#### Given records:

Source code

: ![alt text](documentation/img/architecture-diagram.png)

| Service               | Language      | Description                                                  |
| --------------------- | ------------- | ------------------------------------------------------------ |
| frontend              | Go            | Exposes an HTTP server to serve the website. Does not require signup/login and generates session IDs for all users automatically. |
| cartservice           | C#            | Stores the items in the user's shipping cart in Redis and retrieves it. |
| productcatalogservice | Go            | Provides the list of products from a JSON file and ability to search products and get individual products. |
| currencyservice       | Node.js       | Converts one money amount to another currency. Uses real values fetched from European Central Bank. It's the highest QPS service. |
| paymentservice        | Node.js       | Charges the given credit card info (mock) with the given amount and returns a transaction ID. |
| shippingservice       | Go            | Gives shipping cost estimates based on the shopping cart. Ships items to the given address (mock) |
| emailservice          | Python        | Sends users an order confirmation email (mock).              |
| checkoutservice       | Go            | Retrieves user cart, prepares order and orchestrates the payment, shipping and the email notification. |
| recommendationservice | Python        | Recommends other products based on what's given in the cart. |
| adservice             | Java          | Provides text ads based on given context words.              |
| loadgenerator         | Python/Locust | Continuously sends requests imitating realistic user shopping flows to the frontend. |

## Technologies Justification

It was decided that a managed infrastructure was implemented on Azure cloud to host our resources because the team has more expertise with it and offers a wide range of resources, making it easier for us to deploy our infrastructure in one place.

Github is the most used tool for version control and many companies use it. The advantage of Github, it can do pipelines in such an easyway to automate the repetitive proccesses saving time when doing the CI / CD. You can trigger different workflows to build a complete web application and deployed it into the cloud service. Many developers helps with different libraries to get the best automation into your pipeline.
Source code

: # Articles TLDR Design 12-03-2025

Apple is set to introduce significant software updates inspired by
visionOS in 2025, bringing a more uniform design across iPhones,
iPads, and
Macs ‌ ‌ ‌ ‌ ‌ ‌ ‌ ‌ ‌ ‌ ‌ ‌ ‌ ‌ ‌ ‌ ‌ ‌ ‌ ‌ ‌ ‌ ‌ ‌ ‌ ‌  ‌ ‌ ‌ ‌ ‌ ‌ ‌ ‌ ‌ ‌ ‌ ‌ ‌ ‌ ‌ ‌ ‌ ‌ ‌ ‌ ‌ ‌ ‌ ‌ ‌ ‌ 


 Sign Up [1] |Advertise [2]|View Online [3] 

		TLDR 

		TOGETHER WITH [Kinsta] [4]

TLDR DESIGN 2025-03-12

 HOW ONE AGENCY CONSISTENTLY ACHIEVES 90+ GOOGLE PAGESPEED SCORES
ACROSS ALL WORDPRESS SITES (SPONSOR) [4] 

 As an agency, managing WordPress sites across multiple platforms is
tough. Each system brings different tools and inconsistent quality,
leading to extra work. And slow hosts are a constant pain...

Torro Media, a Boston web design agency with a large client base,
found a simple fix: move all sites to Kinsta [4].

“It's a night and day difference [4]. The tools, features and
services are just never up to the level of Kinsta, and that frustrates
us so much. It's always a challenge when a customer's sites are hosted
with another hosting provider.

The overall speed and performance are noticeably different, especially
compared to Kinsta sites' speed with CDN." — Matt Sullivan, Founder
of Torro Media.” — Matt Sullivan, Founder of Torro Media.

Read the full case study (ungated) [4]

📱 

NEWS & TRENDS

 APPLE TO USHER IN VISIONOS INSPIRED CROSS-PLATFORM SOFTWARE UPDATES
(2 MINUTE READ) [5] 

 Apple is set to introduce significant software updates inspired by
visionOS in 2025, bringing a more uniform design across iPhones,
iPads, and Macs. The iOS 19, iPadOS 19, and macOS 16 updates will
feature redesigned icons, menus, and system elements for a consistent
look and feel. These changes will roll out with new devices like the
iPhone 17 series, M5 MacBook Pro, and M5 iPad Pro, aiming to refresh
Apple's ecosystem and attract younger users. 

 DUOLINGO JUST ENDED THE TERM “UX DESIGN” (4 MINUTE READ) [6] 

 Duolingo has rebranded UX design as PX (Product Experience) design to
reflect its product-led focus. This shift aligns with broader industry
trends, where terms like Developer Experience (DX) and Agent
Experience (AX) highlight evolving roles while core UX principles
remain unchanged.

#### Your assignment:
Arrange the lines of the listing between the line holding "As an agency, managing" and the line holding "found a simple", inclusive, as a Markdown table with columns Row and Text. Number each line in Row and leave out blank lines.

#### Answer:
| Row | Text |
|---|---|
| 1 |  As an agency, managing WordPress sites across multiple platforms is |
| 2 | tough. Each system brings different tools and inconsistent quality, |
| 3 | leading to extra work. And slow hosts are a constant pain... |
| 4 | Torro Media, a Boston web design agency with a large client base, |
| 5 | found a simple fix: move all sites to Kinsta [4]. |